Ülkede barış diyorlar, güney doğuda birtakım kişiler Apo’ya özgürlük diye posteriyle yürüyor. Yanında iktidarın polisi ile 2-3 kilometre yürüyüp slogan atıyorlar. İktidardan da polise düşman gözüyle bakanlardan hesap soracağız yanıtı geliyor. Peki dev poster taşıyanların yanında halkın tepkisini önlemek için yanında yürüyen polis gücümüzü orada kim görevlendirdi. Atılan  sloganlar içlerini parçalarken onlarla yürüyen polisimize “düşman” gözüyle bakanlara lanet olsun fakat Apo’nun posterini taşımalarına izin vermek niye?

Eski uyuşturucu satıcısını kendi milletvekili arabasıyla sağa sola gönderen bir milletvekili, meclis sıralarından Öcalan’a Komisyon gitsin derken neye güveniyor?

Bunların tamamı iktidar tarafından bilinirken, iktidarın baş ortağı veya yancısının 50 bin kişilik katliamı yapanı katil değil de kurucu rehber diye nitelemesi içimizi burkmuyor mu? Bu kişinin Kuzey Kıbrıs Türk Cumhuriyeti’nin seçimlerini kendi “yandaşı” değil de rakibi kazandığı için “meclisi karar alsın, seçimi iptal etsin, Türkiye’ye katılsınlar” derken ne demek istiyor? Bunu yapmazsan orayı işgal etmek  gerekir diyenlerin çıkacağını mı düşünüyor.

Şimşekleri üstüne çekmeye çalışan bu kişiyi bir yana bırakalım. Onun görevi mevcut iktidarın beceriksizliğini, başarısızlığını saklamak diye düşünürüm.

Bu çalışma sadece bir iki konu ile ilgili. Ülkede uyuşturucu baronları, satıcıları varken, sokağı bir yana bırakıp TV dizilerinde, magazin programlarında öne çıkan oyunculara veya çocuklarına dönüp ev basma, götürüp kan ve saç testi ile uyuşturucu arama olayını ön plana çıkarırken, geri planda hangi eylemi yaptılar diye bir araştırma yapan oldu mu acaba?

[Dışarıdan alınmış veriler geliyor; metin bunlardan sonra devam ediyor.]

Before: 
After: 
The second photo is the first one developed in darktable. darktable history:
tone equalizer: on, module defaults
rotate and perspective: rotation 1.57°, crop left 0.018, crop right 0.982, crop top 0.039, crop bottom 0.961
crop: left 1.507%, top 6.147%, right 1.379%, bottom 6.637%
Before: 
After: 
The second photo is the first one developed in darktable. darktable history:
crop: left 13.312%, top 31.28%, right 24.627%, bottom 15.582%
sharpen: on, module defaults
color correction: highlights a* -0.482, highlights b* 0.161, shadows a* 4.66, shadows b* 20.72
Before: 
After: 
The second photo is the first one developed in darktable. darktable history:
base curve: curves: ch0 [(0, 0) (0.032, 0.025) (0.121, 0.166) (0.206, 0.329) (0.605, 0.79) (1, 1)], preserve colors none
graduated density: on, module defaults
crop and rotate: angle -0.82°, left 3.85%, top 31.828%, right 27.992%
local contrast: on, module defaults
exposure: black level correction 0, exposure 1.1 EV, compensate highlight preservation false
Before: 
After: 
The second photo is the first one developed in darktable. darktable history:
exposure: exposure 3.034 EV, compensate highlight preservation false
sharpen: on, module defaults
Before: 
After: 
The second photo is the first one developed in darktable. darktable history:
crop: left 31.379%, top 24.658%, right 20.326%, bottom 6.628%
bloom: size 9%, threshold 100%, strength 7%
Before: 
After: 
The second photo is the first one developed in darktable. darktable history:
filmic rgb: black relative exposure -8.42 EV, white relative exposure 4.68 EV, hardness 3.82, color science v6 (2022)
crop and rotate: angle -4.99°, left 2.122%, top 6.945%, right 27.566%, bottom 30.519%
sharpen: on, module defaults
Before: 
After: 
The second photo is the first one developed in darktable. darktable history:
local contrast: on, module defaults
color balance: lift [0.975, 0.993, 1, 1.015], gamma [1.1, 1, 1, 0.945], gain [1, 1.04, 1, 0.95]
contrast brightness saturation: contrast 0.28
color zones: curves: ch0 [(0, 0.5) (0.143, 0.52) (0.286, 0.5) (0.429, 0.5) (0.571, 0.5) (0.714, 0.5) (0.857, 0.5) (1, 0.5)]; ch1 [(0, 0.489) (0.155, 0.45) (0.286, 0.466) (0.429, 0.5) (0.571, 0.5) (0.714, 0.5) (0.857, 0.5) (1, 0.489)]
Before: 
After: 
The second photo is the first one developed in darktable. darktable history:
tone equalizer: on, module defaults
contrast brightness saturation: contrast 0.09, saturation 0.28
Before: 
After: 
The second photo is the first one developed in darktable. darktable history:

Dünyanın eroin patronlarına “getir parayı, al evi, vereyim vatandaşlığı, sormayacağım kaynağını” yaklaşımıyla gelen, vatandaş olan ve birbirlerini vurarak uyuşturucu baronlarının getirdiği paralar ne işe yaradı diye düşünüyor muyuz yoksa unuttuk mu olanları?

Sorgulama varsa sandıkta hesap sorma da var. Sorgulama yoksa, sandık önümüze gelmese de hesap sormak yok mu acaba?

Her gün birbirinden farklı olaylarla kamuoyu her yönüyle oyalanıyor. Kahrolsun İsrail diyenlerin İsrail’e yüklediği gemiler, Gazze’de Trump’ın yapacağı yatırımlardan pay alacak adamlarımız sanki uzaydan geldi. Sorgulamaya gerek kalmamıştır herhalde.